Opal Creek Wilderness

Photography:
This post would not be complete on this blog covering a location without discussing the photography aspect. As you can already see by the images in this post there are many opportunities and they will differ based on when you are there.

Color Depth: The images show how much color can change based on water depth, camera angle and light. It can vary from too deep to stand in to no more than ankle deep. With all of them giving various shades of opal color.

Man & Nature: If photographing man made items in nature tickles your fancy then you have a number of possibilities. The image I included of the old US Navy fire truck is one of my favorites in Jaw Bone Flats. There are other old cars, woodstoves, mining tools and more.

Reflecting Light: The light reflecting from the foliage covered walls and forest can be rather intriguing, as seen with the abstract image in this post. It may look like a bad acid trip from a Grateful Dead show. I can assure you it’s not. Many opportunities like this exist in the area when the sun is coming into the area or leaving.

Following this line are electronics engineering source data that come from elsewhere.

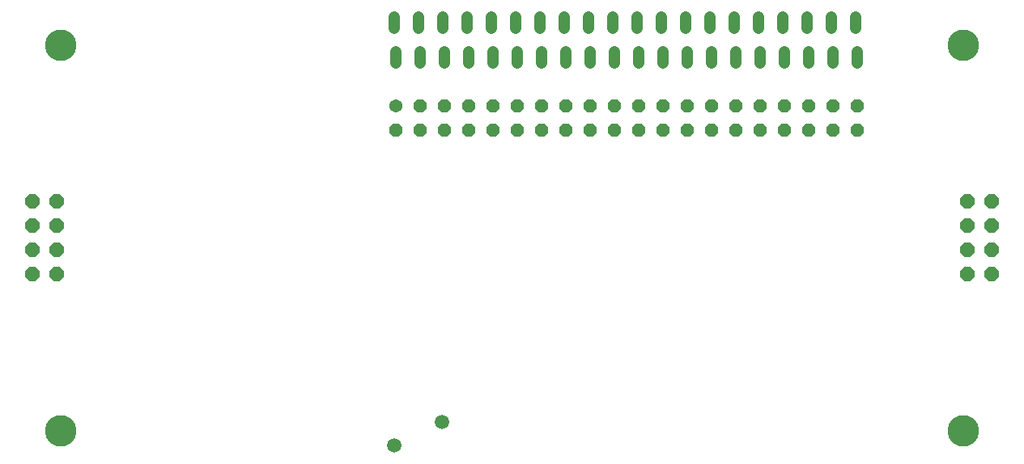
<source format=gbr>
G04 EAGLE Gerber RS-274X export*
G75*
%MOMM*%
%FSLAX34Y34*%
%LPD*%
%INSoldermask Bottom*%
%IPPOS*%
%AMOC8*
5,1,8,0,0,1.08239X$1,22.5*%
G01*
%ADD10C,3.300000*%
%ADD11C,1.500000*%
%ADD12C,1.371600*%
%ADD13P,1.484606X8X22.500000*%
%ADD14P,1.649562X8X112.500000*%
%ADD15C,1.219200*%


D10*
X48000Y48000D03*
X48000Y452000D03*
X992000Y48000D03*
X992000Y452000D03*
D11*
X397100Y32300D03*
X447100Y57000D03*
D12*
X398600Y388000D03*
D13*
X398600Y362600D03*
X424000Y388000D03*
X424000Y362600D03*
X449400Y388000D03*
X449400Y362600D03*
X474800Y388000D03*
X474800Y362600D03*
X500200Y388000D03*
X500200Y362600D03*
X525600Y388000D03*
X525600Y362600D03*
X551000Y388000D03*
X551000Y362600D03*
X576400Y388000D03*
X576400Y362600D03*
X601800Y388000D03*
X601800Y362600D03*
X627200Y388000D03*
X627200Y362600D03*
X652600Y388000D03*
X652600Y362600D03*
X678000Y388000D03*
X678000Y362600D03*
X703400Y388000D03*
X703400Y362600D03*
X728800Y388000D03*
X728800Y362600D03*
X754200Y388000D03*
X754200Y362600D03*
X779600Y388000D03*
X779600Y362600D03*
X805000Y388000D03*
X805000Y362600D03*
X830400Y388000D03*
X830400Y362600D03*
X855800Y388000D03*
X855800Y362600D03*
X881200Y388000D03*
X881200Y362600D03*
D14*
X43700Y211900D03*
X43700Y237300D03*
X43700Y262700D03*
X43700Y288100D03*
X18300Y211900D03*
X18300Y237300D03*
X18300Y262700D03*
X18300Y288100D03*
X996300Y211900D03*
X996300Y237300D03*
X996300Y262700D03*
X996300Y288100D03*
X1021700Y211900D03*
X1021700Y237300D03*
X1021700Y262700D03*
X1021700Y288100D03*
D15*
X879200Y469404D02*
X879200Y481596D01*
X853800Y481596D02*
X853800Y469404D01*
X828400Y469404D02*
X828400Y481596D01*
X803000Y481596D02*
X803000Y469404D01*
X777600Y469404D02*
X777600Y481596D01*
X752200Y481596D02*
X752200Y469404D01*
X726800Y469404D02*
X726800Y481596D01*
X701400Y481596D02*
X701400Y469404D01*
X676000Y469404D02*
X676000Y481596D01*
X650600Y481596D02*
X650600Y469404D01*
X625200Y469404D02*
X625200Y481596D01*
X599800Y481596D02*
X599800Y469404D01*
X574400Y469404D02*
X574400Y481596D01*
X549000Y481596D02*
X549000Y469404D01*
X523600Y469404D02*
X523600Y481596D01*
X498200Y481596D02*
X498200Y469404D01*
X472800Y469404D02*
X472800Y481596D01*
X447400Y481596D02*
X447400Y469404D01*
X422000Y469404D02*
X422000Y481596D01*
X396600Y481596D02*
X396600Y469404D01*
X398600Y445396D02*
X398600Y433204D01*
X424000Y433204D02*
X424000Y445396D01*
X449400Y445396D02*
X449400Y433204D01*
X474800Y433204D02*
X474800Y445396D01*
X500200Y445396D02*
X500200Y433204D01*
X525600Y433204D02*
X525600Y445396D01*
X551000Y445396D02*
X551000Y433204D01*
X576400Y433204D02*
X576400Y445396D01*
X601800Y445396D02*
X601800Y433204D01*
X627200Y433204D02*
X627200Y445396D01*
X652600Y445396D02*
X652600Y433204D01*
X678000Y433204D02*
X678000Y445396D01*
X703400Y445396D02*
X703400Y433204D01*
X728800Y433204D02*
X728800Y445396D01*
X754200Y445396D02*
X754200Y433204D01*
X779600Y433204D02*
X779600Y445396D01*
X805000Y445396D02*
X805000Y433204D01*
X830400Y433204D02*
X830400Y445396D01*
X855800Y445396D02*
X855800Y433204D01*
X881200Y433204D02*
X881200Y445396D01*
M02*

</source>
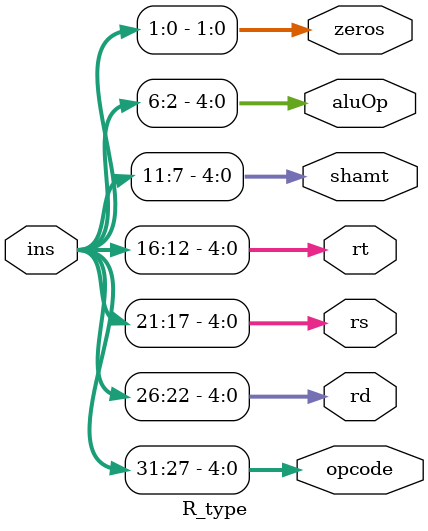
<source format=v>
module R_type(
    output [4:0] opcode,
    output [4:0] rd,
    output [4:0] rs,
    output [4:0] rt,
    output [4:0] shamt,
    output [4:0] aluOp,
    output [1:0] zeros,
    input [31:0] ins
    );

    assign opcode = ins[31:27];
    assign rd = ins[26:22];
    assign rs = ins[21:17];
    assign rt = ins[16:12];
    assign shamt = ins[11:7];
    assign aluOp = ins[6:2];
    assign zeros = ins[1:0];

endmodule

</source>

Challenges: Whenever you have rushing water in a canyon the foliage is rarely completely still. Even when the wind was calm in the area I often found brush moving somewhere in the image near the water. Despite bumping up to say ISO800 I had still had movement issues most of the time.

The Shallows

S Falls

Final Words:
If forests and streams are your interest when it comes to hiking and photography, this place is a must. It’s certainly a gem in more ways than one and is hard to believe this area almost met it’s demise to logging less than a couple decades ago. I know we need wood in this world but we can certainly learn to conserve to help protect spectacular places that would be completely altered for generations to come if logging came to town.